9/10
Pure and Powerful Magic
25 August 2006
Warning: Spoilers
Some people may view this movie as a simple 'horse and boy' adventure film for children but I think it is much more than that. This film can easily be appreciated by adults and sensitive children on a more subtle and metaphorical level (and if anyone misses this point, one of the supporting characters helpfully spells it out about three-quarters of the way through the film!) One reviewer here compares 'The Black' with Death. I have to disagree with this interesting but flawed analysis which is due in part perhaps to the colour of the horse. To me, 'The Black' is not Death but Fate. Capricious, unknowable, unexpected and impossible to control, 'The Black' is all of these things - as is Life. He may be many things to many people, but he is not an indiscriminate destroyer. To Alec, the horse becomes protector and guardian although 'The Black' is capable of great destruction should he wish it. Alec suffers a huge loss, but it is the chance gift of this mysterious horse that points the way back to Life for him rather than to a descent into despair and Death.

The magical horse crosses Alec's path and the boy's life is changed forever. The life he has known (one imagines a familiar childhood of imposed order) is literally swept away and the boy finds himself in an isolated, uncompromising, yet very beautiful wilderness. Seeing the wonderful and unusual treatment this movie was given by Carroll Ballard and his team and the captivating first hour (which is an almost silent ballet), we can also see 'The Black' (and those wonderful Sardinian locations masquerading as a small island) as Nature personified.
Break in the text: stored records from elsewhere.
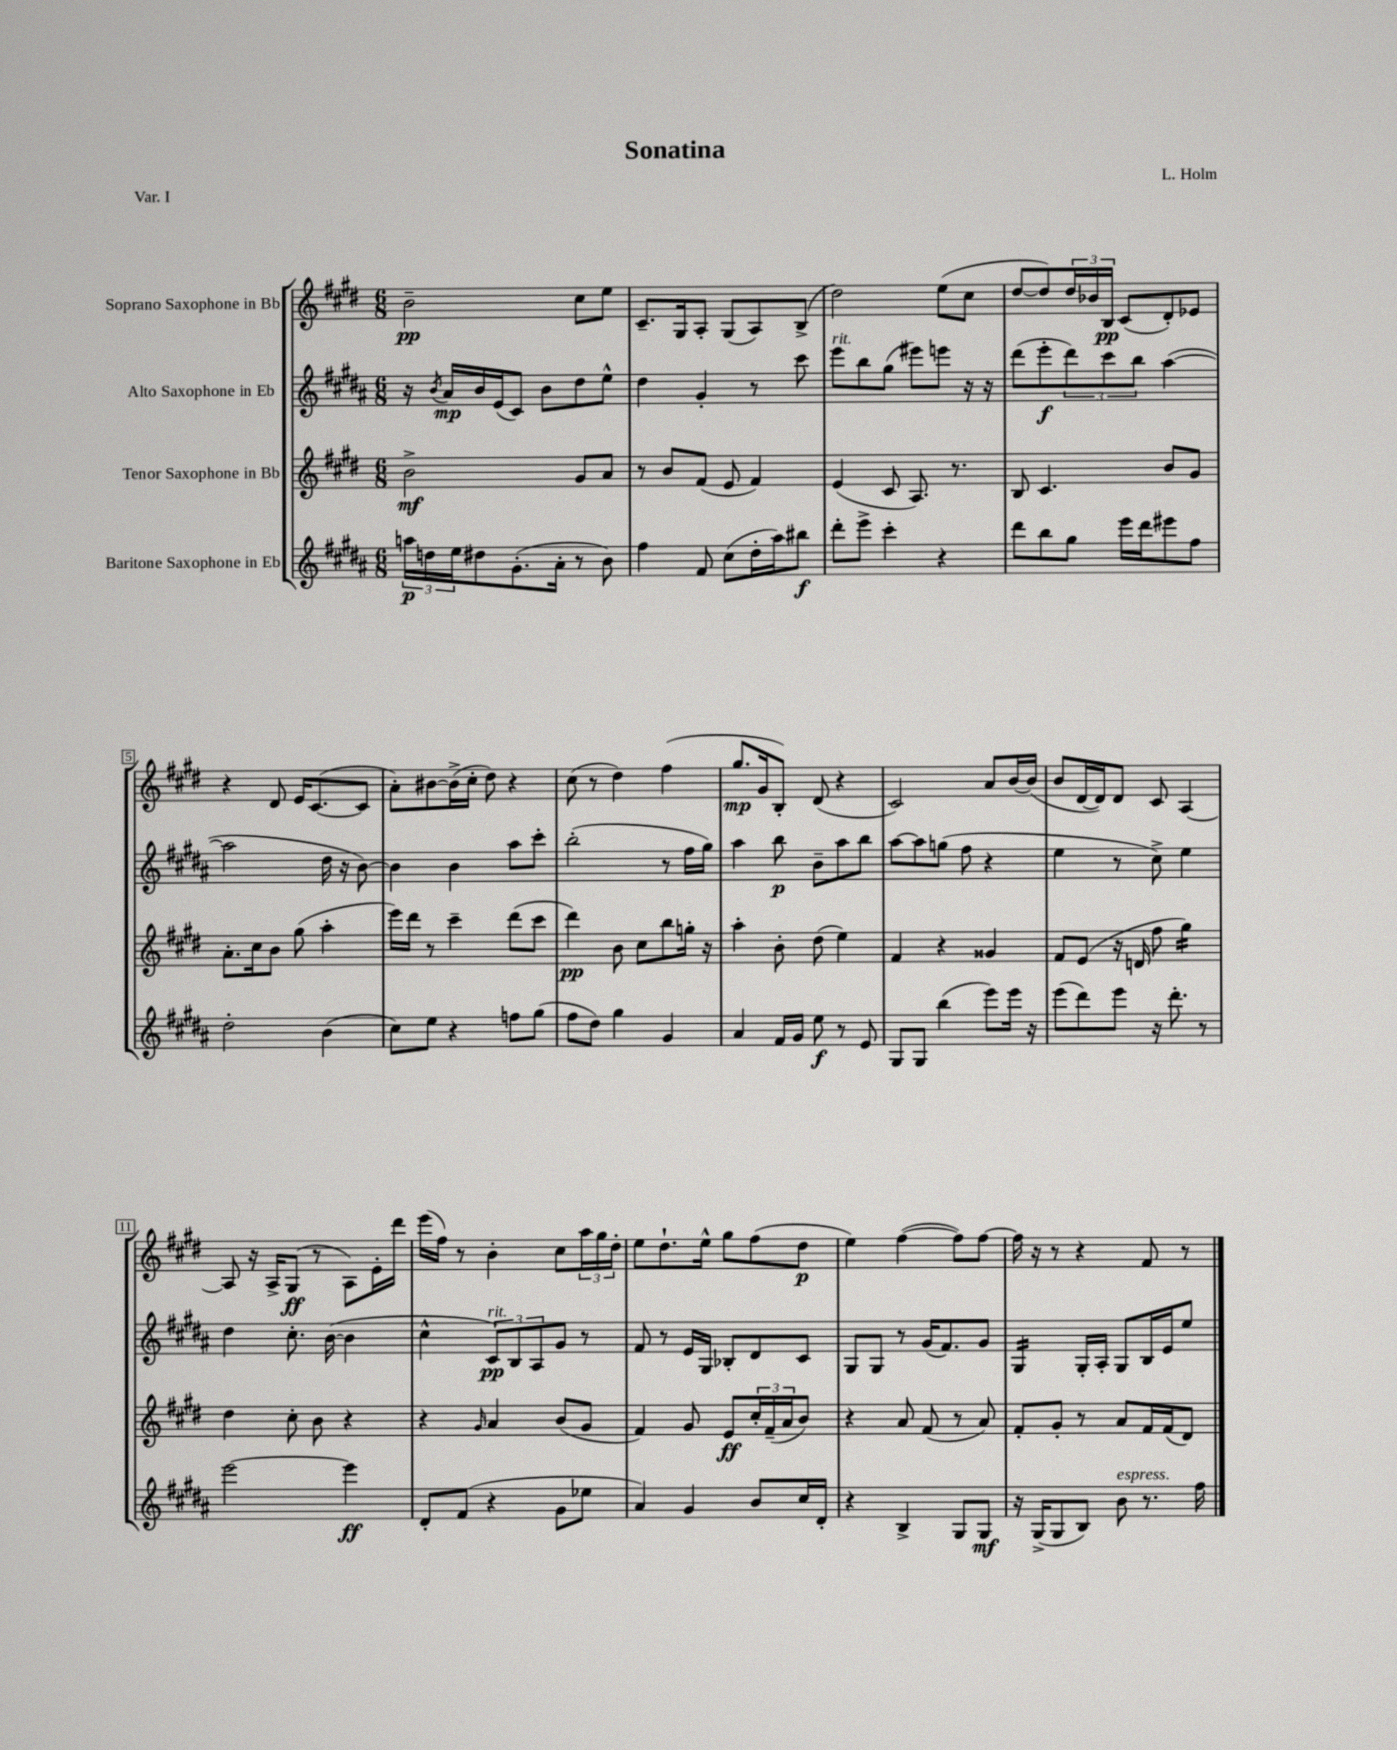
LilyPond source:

\header { title = "Sonatina" composer = "L. Holm" piece = "Var. I" }
<<
\new StaffGroup <<
\new Staff = "s0" \with { instrumentName = "Soprano Saxophone in Bb" } {
    \clef treble \key e \major \numericTimeSignature \time 6/8
    b'2--\pp cis''8 e''8 |
    cis'8.-- gis16 a8-. gis8( a8) b8->( |
    dis''2) e''8( cis''8 |
    dis''8~ dis''8) \tuplet 3/2 { dis''16 bes'16 b16\pp } cis'8( dis'8-.) ees'8 |
    r4 dis'8 e'16 cis'8.~( cis'8 |
    a'8-.) bis'8~ bis'16->( cis''16-. dis''8) r4 |
    cis''8( r8 dis''4) fis''4( |
    gis''8.\mp gis'16 b8-.) dis'8( r4 |
    cis'2) a'8 b'16~ b'16( |
    b'8 dis'16~ dis'16) dis'8 cis'8 a4~ |
    a8 r16 a16-> gis8\ff( r8 a8) e'16-. dis'''16 |
    e'''16( fis''16) r8 b'4-. cis''8 \tuplet 3/2 { a''16 gis''16 dis''16-. } |
    e''8 dis''8.-! e''16-^ gis''8 fis''8( dis''8\p |
    e''4) fis''4~( fis''8) fis''8~ |
    fis''16 r16 r8 r4 fis'8 r8 \bar "|." |
}
\new Staff = "s1" \with { instrumentName = "Alto Saxophone in Eb" } {
    \clef treble \key b \major \numericTimeSignature \time 6/8
    r16 \acciaccatura { b'8 } ais'16\mp b'16 e'16( cis'8) b'8 dis''8 e''8-^ |
    dis''4 gis'4-. r8 cis'''8 |
    e'''8^\markup { \italic "rit." } b''8 gis''8( eis'''8) e'''8 r16 r16 |
    dis'''8( e'''8-.\f \tuplet 3/2 { dis'''8) cis'''8 b''8 } ais''4~( |
    ais''2 dis''16 r16 b'8~) |
    b'4 b'4 ais''8 cis'''8-. |
    b''2-.( r8 fis''16 gis''16) |
    ais''4 b''8\p b'8-- ais''8 b''8 |
    ais''8~ ais''8 g''8( fis''8 r4 |
    e''4 r8 cis''8->) e''4 |
    dis''4 cis''8.-. b'16~( b'4 |
    cis''4-^ \tuplet 3/2 { cis'8\pp^\markup { \italic "rit." }) b8 ais8 } gis'8 r8 |
    fis'8 r8 e'16 gis16 bes8-. dis'8 cis'8 |
    gis8 gis8 r8 gis'16( fis'8.) gis'8 |
    gis4:16 gis16-. ais16-. gis8 b16 e'16 e''8 \bar "|." |
}
\new Staff = "s2" \with { instrumentName = "Tenor Saxophone in Bb" } {
    \clef treble \key e \major \numericTimeSignature \time 6/8
    b'2->\mf gis'8 a'8 |
    r8 b'8 fis'8( e'8 fis'4) |
    e'4( cis'8 a8.) r8. |
    b8 cis'4. b'8 gis'8 |
    a'8.-. cis''16 b'8 gis''8( a''4-. |
    e'''16) dis'''16 r8 cis'''4-- dis'''8( cis'''8 |
    dis'''4\pp) b'8 cis''8 b''8 g''16-. r16 |
    a''4-. b'8-. dis''8( e''4) |
    fis'4 r4 gisis'4 |
    fis'8 e'8( r16 d'16 fis''8 gis''4:16) |
    dis''4 cis''8-. b'8 r4 |
    r4 \grace { gis'16 } a'4 b'8( gis'8 |
    fis'4) gis'8 e'8\ff \tuplet 3/2 { cis''16-. fis'16--( a'16 } b'8) |
    r4 a'8 fis'8( r8 a'8) |
    fis'8-. gis'8-. r8 a'8 fis'16 fis'16( dis'8) \bar "|." |
}
\new Staff = "s3" \with { instrumentName = "Baritone Saxophone in Eb" } {
    \clef treble \key b \major \numericTimeSignature \time 6/8
    \tuplet 3/2 { a''16\p d''16 e''16 } dis''8 gis'8.-.( ais'16-. r8 b'8) |
    fis''4 fis'8 cis''8( dis''16-. ais''16) bis''8\f |
    dis'''8-. e'''8-> cis'''4-. r4 |
    dis'''8 b''8 gis''8 e'''16 dis'''16 eis'''8 fis''8 |
    dis''2-. b'4( |
    cis''8) e''8 r4 f''8 gis''8( |
    fis''8 dis''8) gis''4 gis'4 |
    ais'4 fis'16 gis'16 e''8\f r8 e'8 |
    gis8 gis8 b''4( e'''8) e'''16 r16 |
    e'''8( dis'''8) e'''8 r16 dis'''8.-. r8 |
    e'''2~ e'''4\ff |
    dis'8-. fis'8( r4 gis'8 ees''8 |
    ais'4) gis'4 b'8 cis''16 dis'16-. |
    r4 b4-> gis8 gis8\mf |
    r16 gis16->( gis8 b8) b'8^\markup { \italic "espress." } r8. fis''16 \bar "|." |
}
>>
>>
\layout { \context { \Score \override BarNumber.stencil = #(make-stencil-boxer 0.1 0.3 ly:text-interface::print) } }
At first the horse appears and disappears without explanation. He both requires Alec's help and saves the boy's life (something of a metaphor for the interdependence between man and nature right there of itself). Is the horse a friend or a threat? Alec could choose to destroy 'The Black' to survive for a while, but decides on a different path - a decision that transforms both his own life and ripples out to transform the lives of many others around him. Yet Alec never tames the horse - 'The Black' allows a trust to develop between himself and the boy. The horse allows himself to be touched, to be ridden and to be trusted. One wonders if only a child could have made that leap of faith. There is almost a sense that the two of them, horse and boy, left together for what we suppose to be several weeks, become a kind of single entity, dependent upon each other for both companionship and survival in a timeless world of primal beauty.

I cannot think of anything I have ever seen either in real life or in the imagined world of cinema that has been so effective at presenting an idealised and poetic vision of the interaction of Man with Nature as the first hour of this film.

Alec's return to our so-called 'civilisation' is sudden and almost painful. We a torn away from a world of magical sunsets, turquoise seas and white sand beaches and are cast down into the mundane and the ordinary. The boy's spirit is once more constrained by a world of routine and by the will of others, but his path is not to be consigned to that forgotten domesticity. Fate has touched him, and the boy's destiny lies elsewhere. Alec is keeping an elemental Nature Spirit in his suburban backyard and it cannot and will not be contained. The boy's destiny awaits him and Fate will take Alec far from these confined surroundings and on to greatness whether he wills it or not.

I first saw this movie when I was nine years old and it worked its way immediately and irrevocably into my psyche as you can probably tell. It continues to be a very powerful work of art - as magical to me now as it was to that nine-year-old boy who spent a magical two hours in that movie theatre all those years ago.